Since the late 1990s, my work has examined masculinity, not to celebrate or condemn it, but to hold it in view: its performance, its armour, its virility, and the vulnerability it works to conceal.
For many years I made objects and installations drawn from sport and other culturally coded environments that carry authority and spectacle. Stadiums, athletic equipment, protective gear, weapons, and vehicles became material. A gun capped and made pink to diminish aggression, or an athletic protector enlarged beyond function. A bat slumped in failure contrasts a slice of a muscle car presenting the imposing façade men project. Each exposes the fragility inside the performance of being manly.
These works examine how identity is rehearsed publicly. Increasingly, the work turns inward toward the cost of that rehearsal, using language and physical barriers to confront the suppression of vulnerability and the silence required to sustain it.

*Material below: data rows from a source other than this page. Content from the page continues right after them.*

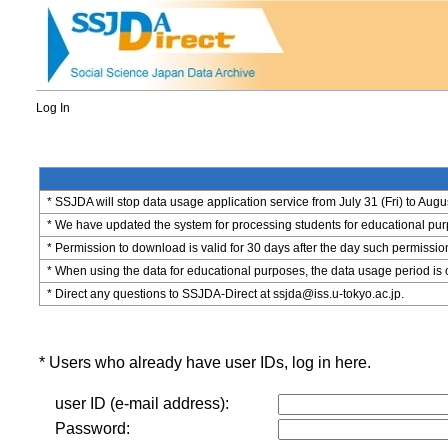
Log In
* SSJDA will stop data usage application service from July 31 (Fri) to Augu
* We have updated the system for processing students for educational purpo
* Permission to download is valid for 30 days after the day such permissio
* When using the data for educational purposes, the data usage period is 
* Direct any questions to SSJDA-Direct at ssjda@iss.u-tokyo.ac.jp.
* Users who already have user IDs, log in here.
user ID (e-mail address):
Password:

Short declarative phrases such as Grow a Set, You are the Stereotype, and Threat sit in space, often partially obscured. Vehicle grilles and fabricated screens intervene between viewer and word. A truck grille masks I Need Tenderness, while I’ve Told You Too Much sits behind a shield pierced with a confessional pattern.
These barriers are intentional. They mute the language, functioning as emotional armour and reflecting the toxic silence that keeps vulnerability out of view. Even Threat, obscured by delicate blue yarn, softens the language of danger, suggesting that what appears aggressive may also be fragile.

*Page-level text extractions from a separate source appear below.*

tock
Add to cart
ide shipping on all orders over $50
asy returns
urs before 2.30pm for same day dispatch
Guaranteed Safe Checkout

Language becomes something you encounter, not something you read. It does not resolve the tension between dominance and shame, usefulness and obsolescence, power and fear, or the male body read as force before it speaks.
Across sculpture, installation, and language-based works, structure and craft remain central. Precision, scale, and surface are inseparable from meaning, and carefully resolved forms contain unstable admissions.
After three decades, the work continues to ask what remains when performance falls away, and whether tenderness can surface within the masculine archetypes built to conceal it.